Tiba-tiba Superman datang. Ia kaget melihat Diana ada di sana dan kesal karena ia tidak memberitahukannya kepadanya. Diana pun menjelaskan bahwa ia diberitahu oleh Steve Trevor mengenai kawan-kawan Clark yang ditahan di tempat tersebut. Setelah Clark menceritakan bahwa Trevor lah yang menginformasikan pada dirinya mengenai keberadaan laboratorium tersebut, mereka mulai menyadari bahwa ada yang tidak beres.

Sambil menuju ruangan tempat teman-teman Clark ditahan, ia membahas masalah tersebut dengan Diana. Ia tidak suka dengan cara Diana yang menginterogasi mereka dengan menggunakan tali lasonya, sedangkan Diana sendiri melakukannya karena Trevor menyatakan bahwa cara tersebut akan membuat pihak militer dan pemerintah mau membebaskan para tahanan. Clark tetap tidak terima dengan alasan Diana tersebut.

Saat ber-reuni dengan teman-temannya, Diana menyadari bahwa tempat mereka ditahan ternyata adalah semacam penjara bagi penjahat-penjahat (supervilain) yang pernah ditangkap oleh Superman dan Wonder Woman. Mendadak tabung yang menawan mereka terbuka dan para penjahat terlepas. Tapi tidak itu juga, para prajurit militer yang ada di TKP tiba-tiba berubah menjadi pasukan bayangan (seperti yang ada di Action Comics) dan mulai menyerang Superman dan para penjahat tersebut.

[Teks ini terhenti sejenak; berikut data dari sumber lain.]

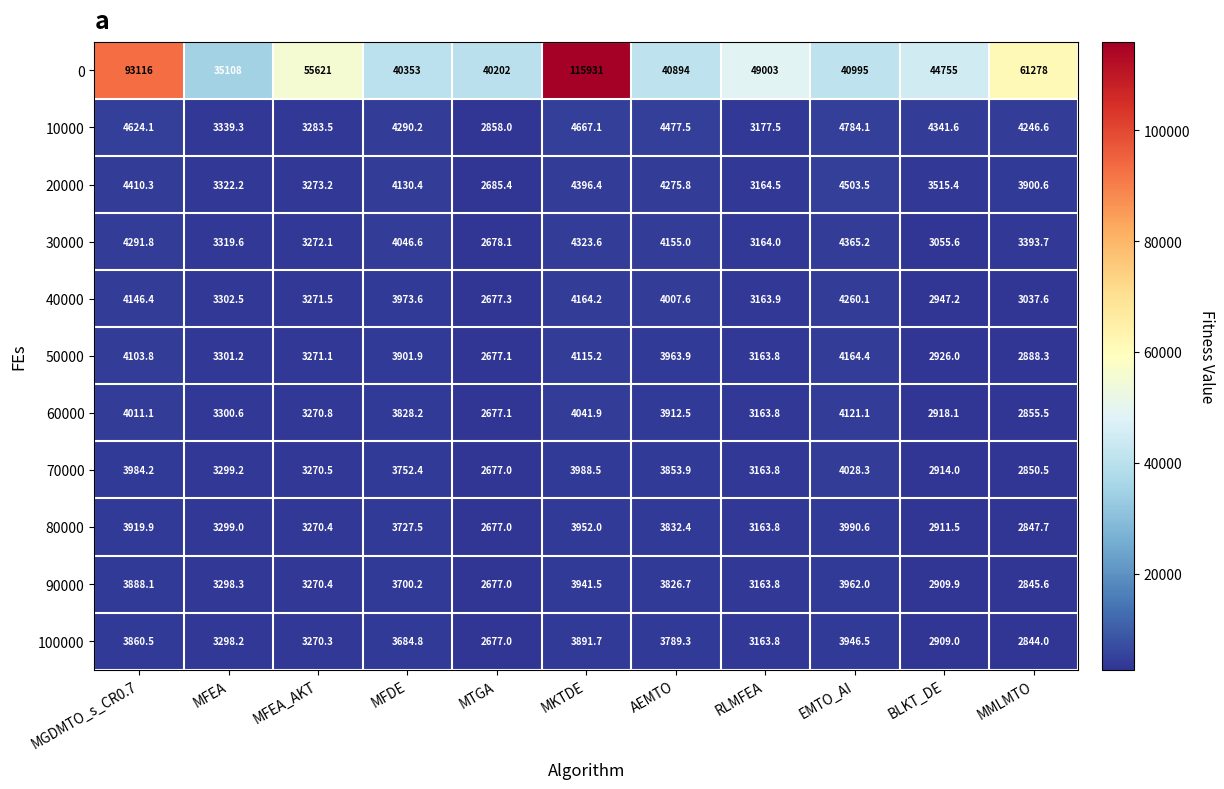

What is the smallest value displayed?

2677.0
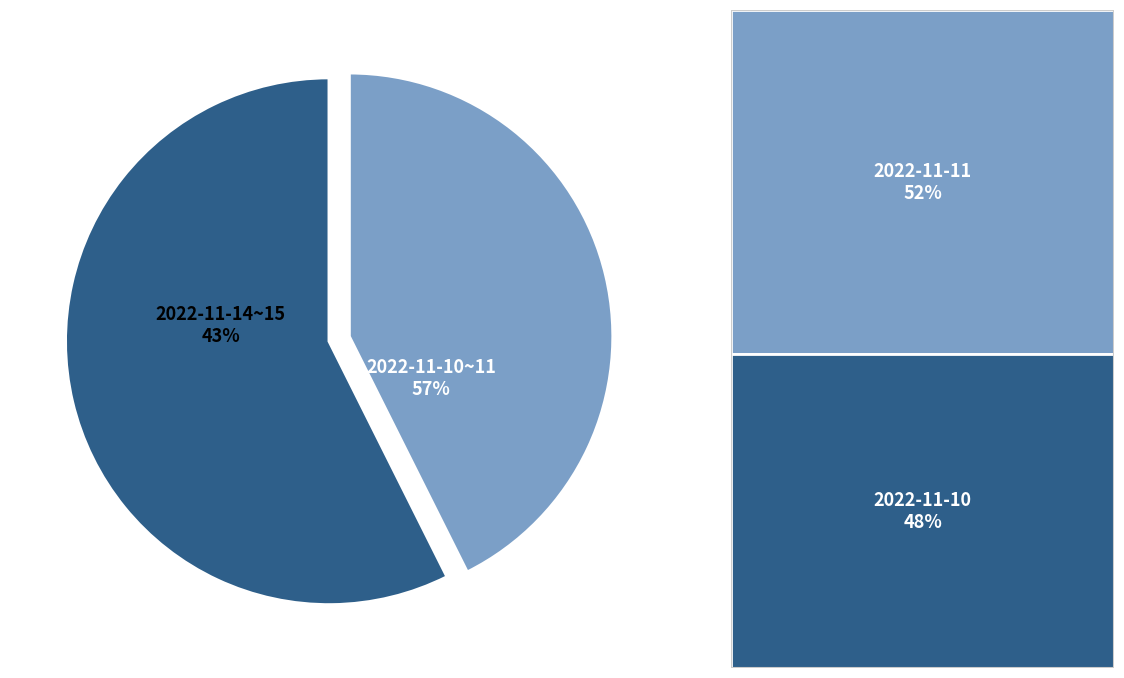

How much of the chart is everything except 2022-11-11?

69.9%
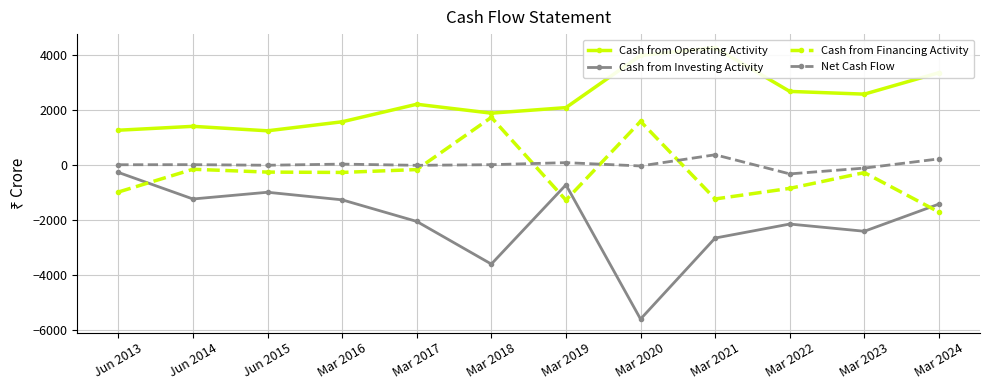

What is the greatest value displayed?

4254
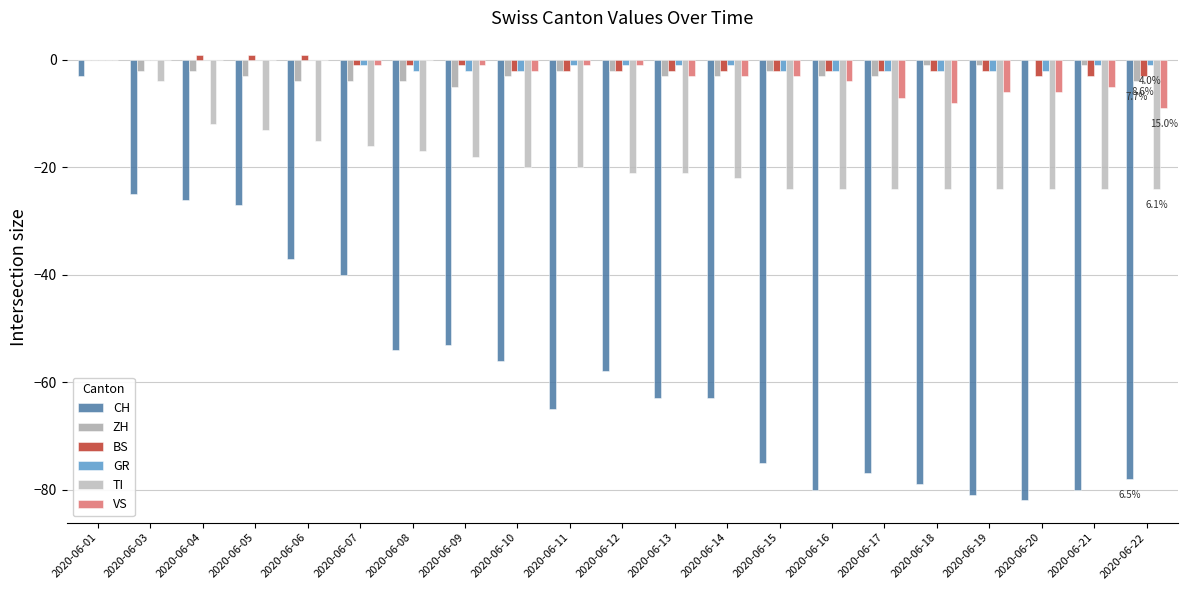

True or false: VS has a value of -16 at 2020-06-22.

False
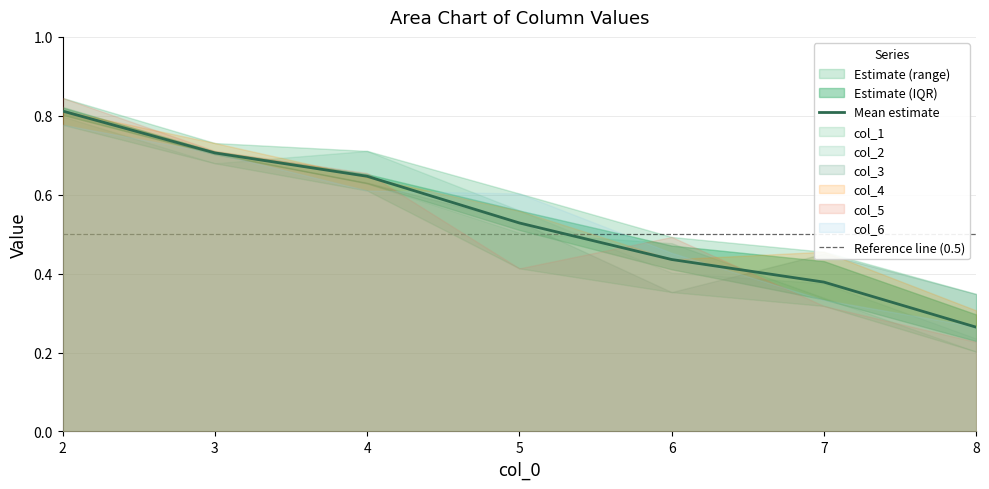

At which category does col_5 reach its first local valley?

5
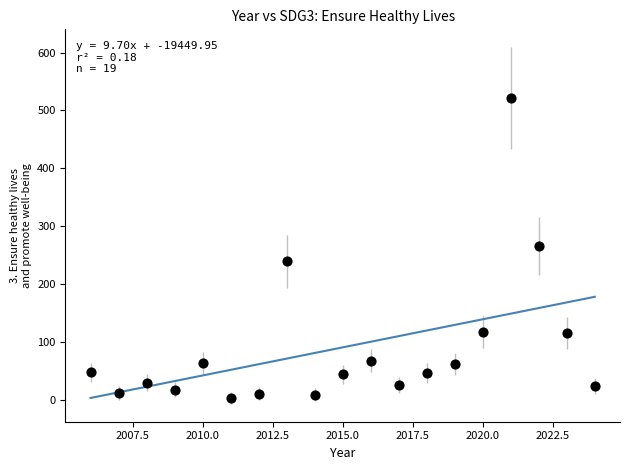

What is the range of Y values (max minus min)?

516.8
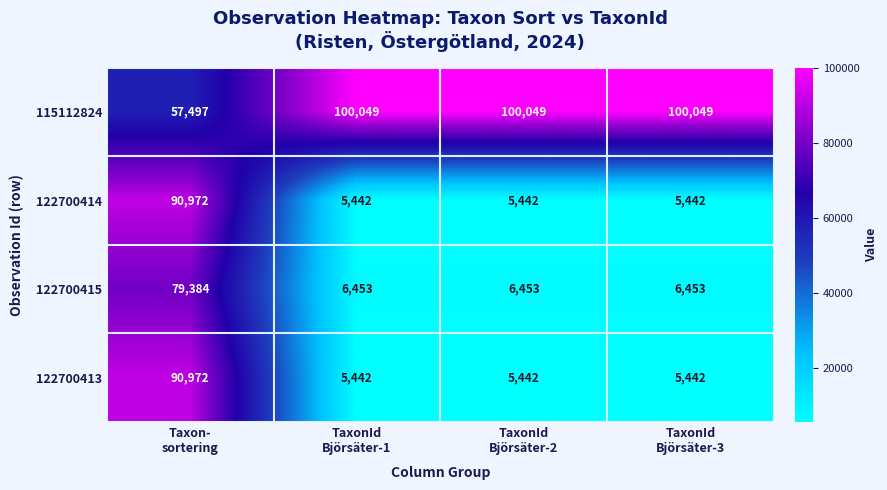

Count the 122700415 values in the range 6453 to 79384.

4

Anehnya, mereka hanya menyerang penjahat-penjahat yang memiliki kekuatan super. Tidak sekedar menyerang, melainkan seperti menyerap kekuatan mereka. Jadi inget ama Regent di komik Amazing Spider-Man: Renew Your Vows.

Mengkhawatirkan kondisi teman-temannya, Clark meminta semua orang untuk keluar menyelamatkan diri mereka dan meninggalkannya sendiri melawan pasukan bayangan. Diana tidak bisa melakukannya dan ia kembali tepat di saat Superman akan tertangkap dan terbawa ke dalam blackhole yang diciptakan oleh pasukan bayangan untuk melarikan diri. Di saat itu juga kawan-kawan Clark pun kembali dan menyerang monster-monster bayangan dengan menggunakan senjata api.

33_19

Clark pun selamat. Tapi ia menganggap Diana (dan juga sebelumnya Louis) telah mengkhianati kepercayaannya. Ia pun menggunakan teleport transponder untuk pergi ke Watchtower meninggalkan mereka.

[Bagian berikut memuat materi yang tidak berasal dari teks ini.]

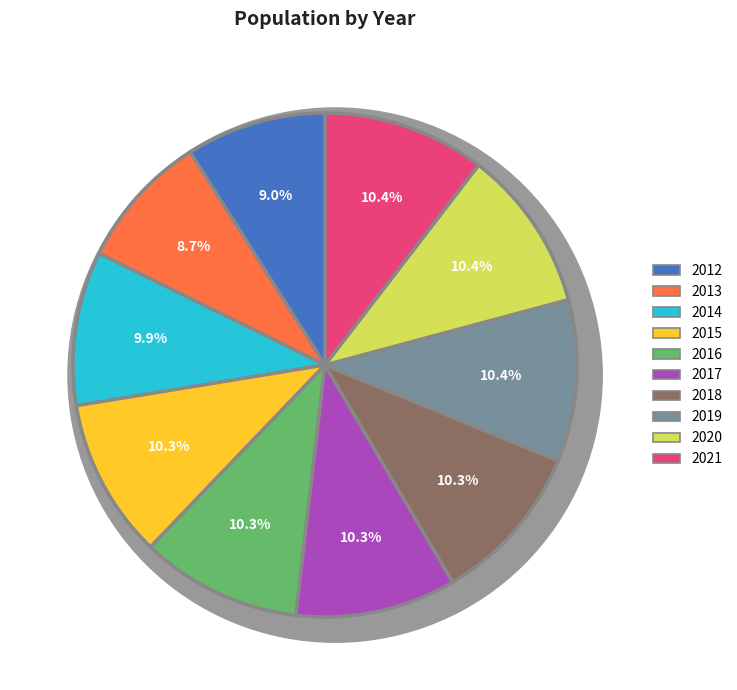

To the nearest percent, what portion does 2015 represent?

10%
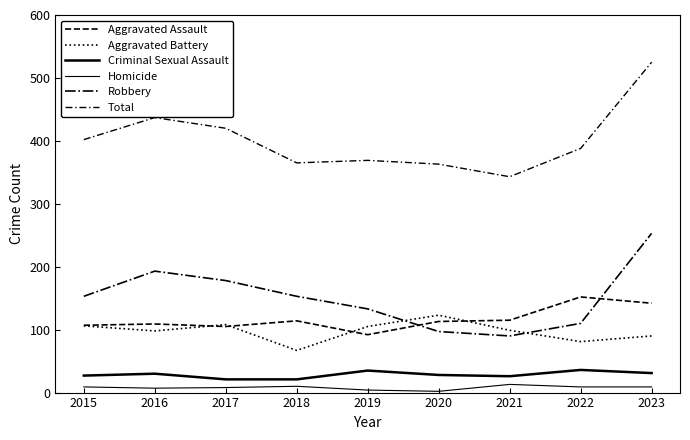

Which series has the largest range (max minus min)?

Total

Di penghujung halaman, Presiden Obama memutuskan untuk memecat Mr. Bend. Mr. Bend kemudian pulang ke rumahnya, masuk ke dalam sebuah lubang di dalam pohon di belakang rumahnya, dan bertemu dengan Wrath (baca arc Hard Truth di Action Comics #21-24) dan juga Savage (baca arc Truth Hurts di Batman/Superman #21-24) di sana.


Oke, saya paham pasca Convergence DC melakukan beberapa perubahan terhadap karakter-karakter mereka. Tapi sikap Clark Kent di edisi ini benar-benar luar biasa nyebelin. Wonder Woman melakukan segalanya untuk dirinya, termasuk menyelamatkan nyawanya, namun balasannya adalah ia menganggap Diana telah mengkhianati kepercayaannya? Kalau saya jadi Diana udah saya tamparin tuh si Clark. Songong banget. Si Steel juga lebih aneh lagi. Selama ini sosok Steel terkenal kalem dan rendah hati. Tapi di sini sifatnya berubah 180 derajat dengan ‘membully’ petugas lab yang ada di TKP.

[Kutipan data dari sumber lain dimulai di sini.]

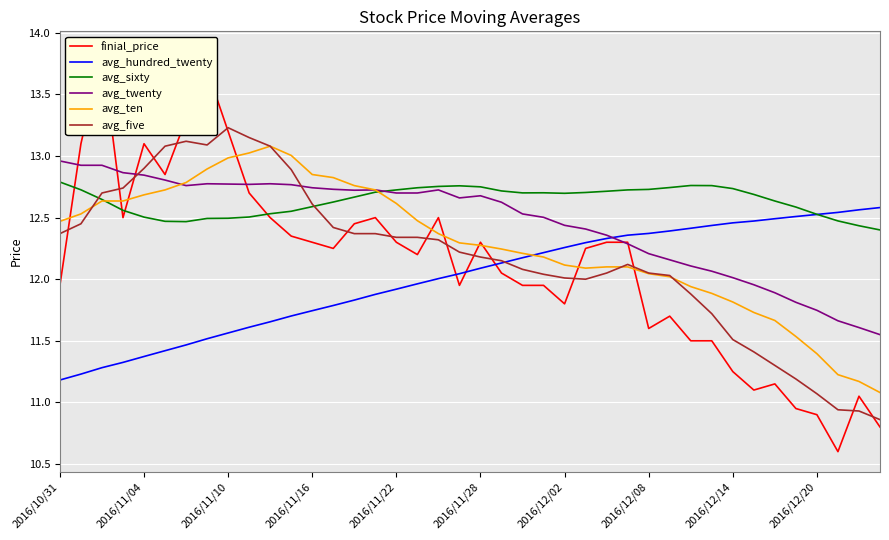

How many lines are shown in the chart?

6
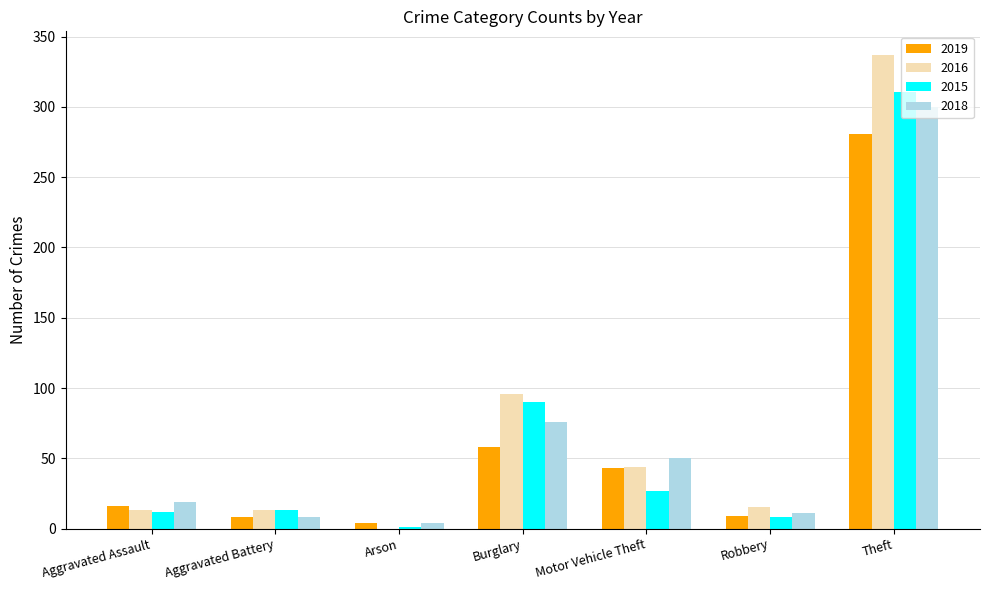

What is the total value across all series at Aggravated Battery?

42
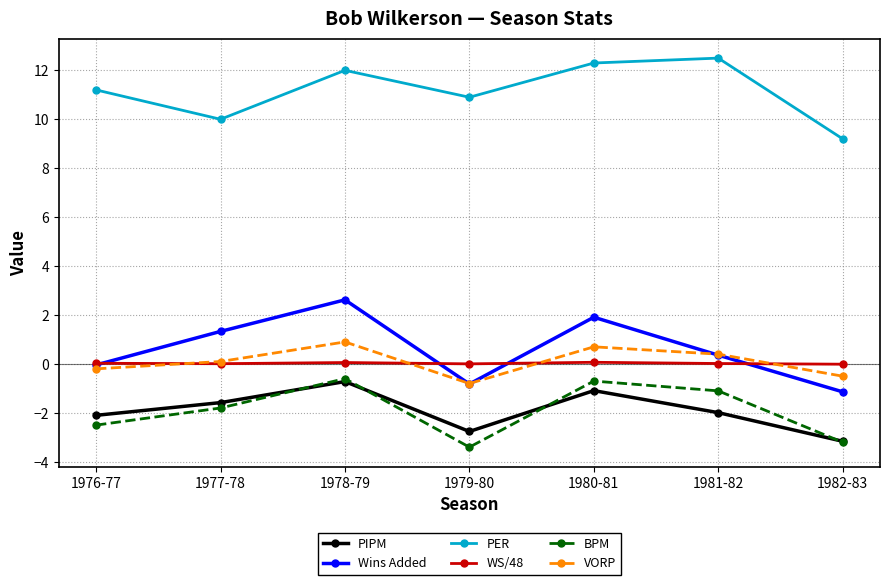

Which series has the largest range (max minus min)?

Wins Added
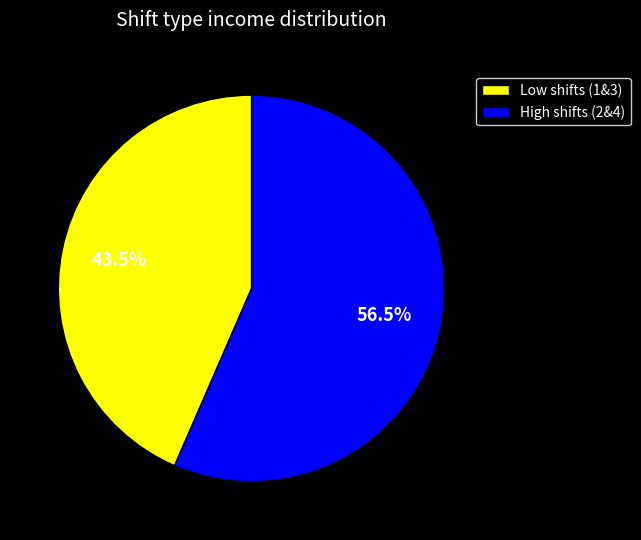

What is the ratio of the value at High shifts (2&4) to the value at Low shifts (1&3)?

1.3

Tapi yang paling terasa aneh adalah kekuatan Superman yang tidak terlihat kalau benar-benar hilang atau sedang dalam kondisi lemah. Apalagi jika dibandingkan dengan kekuatannya di arc-arc event Truth lainnya. Menjadi pertanyaan bagaimana sebenarnya lini masa dari ketiga arc event Truth ini (Dark Truth, Hard Truth, dan Truth Hurts). Jika menilik dari waktu hadirnya ketiga musuh Superman, berarti urutannya adalah Hard Truth, Truth Hurts, baru kemudian Dark Truth. Tapi ingat, di bagian akhir Hard Truth (Action Comics #24), Clark sudah bisa menerima bahwa dirinya masih membutuhkan bantuan dari orang lain, sudah tidak songong lagi seperti di komik ini. Semoga DC bakal segera ngasih penjelasannya.